WHAT YOU SHOULD DO |
After finding the line containing "La première étape" below, please output that line and each following one through the line containing "choix dépendra principalement", exactly as written.

Stored records |
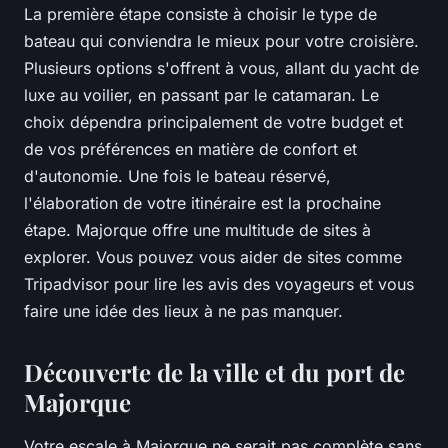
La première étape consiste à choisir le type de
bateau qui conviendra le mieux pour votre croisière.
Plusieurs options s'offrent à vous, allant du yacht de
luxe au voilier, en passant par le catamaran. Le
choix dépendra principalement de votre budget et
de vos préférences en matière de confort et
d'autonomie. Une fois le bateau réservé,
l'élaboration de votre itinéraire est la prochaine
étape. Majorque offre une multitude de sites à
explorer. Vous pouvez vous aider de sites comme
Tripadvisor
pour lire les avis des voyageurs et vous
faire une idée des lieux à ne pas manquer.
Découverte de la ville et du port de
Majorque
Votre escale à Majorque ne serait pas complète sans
---
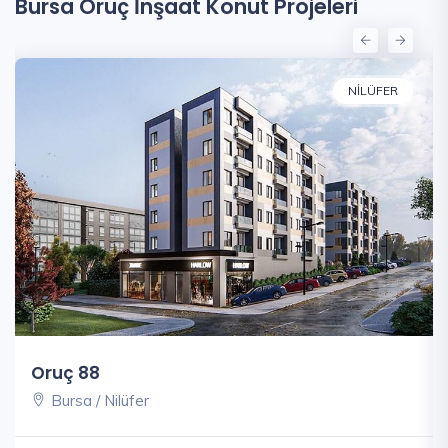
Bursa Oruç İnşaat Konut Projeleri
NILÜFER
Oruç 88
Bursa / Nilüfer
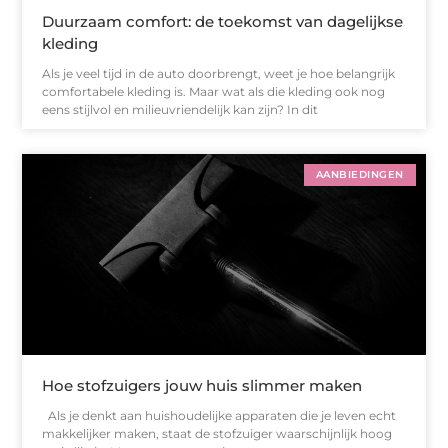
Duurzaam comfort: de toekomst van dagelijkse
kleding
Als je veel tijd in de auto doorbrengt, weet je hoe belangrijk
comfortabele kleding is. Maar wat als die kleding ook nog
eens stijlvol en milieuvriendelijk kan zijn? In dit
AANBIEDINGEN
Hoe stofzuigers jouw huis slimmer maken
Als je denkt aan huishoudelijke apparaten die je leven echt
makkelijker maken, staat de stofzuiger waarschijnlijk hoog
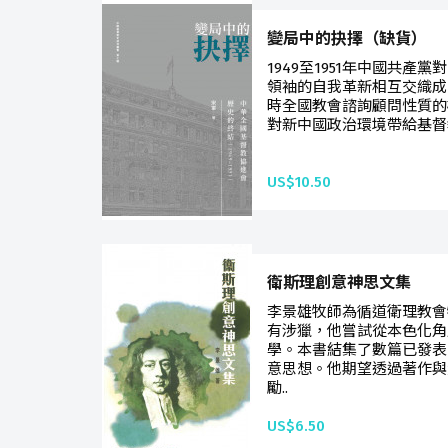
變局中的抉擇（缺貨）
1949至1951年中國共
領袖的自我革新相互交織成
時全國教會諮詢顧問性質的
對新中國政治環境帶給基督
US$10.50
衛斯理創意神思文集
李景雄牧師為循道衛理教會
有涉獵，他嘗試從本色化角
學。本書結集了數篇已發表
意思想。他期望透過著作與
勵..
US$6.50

FINAL ANSWER |
La première étape consiste à choisir le type de
bateau qui conviendra le mieux pour votre croisière.
Plusieurs options s'offrent à vous, allant du yacht de
luxe au voilier, en passant par le catamaran. Le
choix dépendra principalement de votre budget et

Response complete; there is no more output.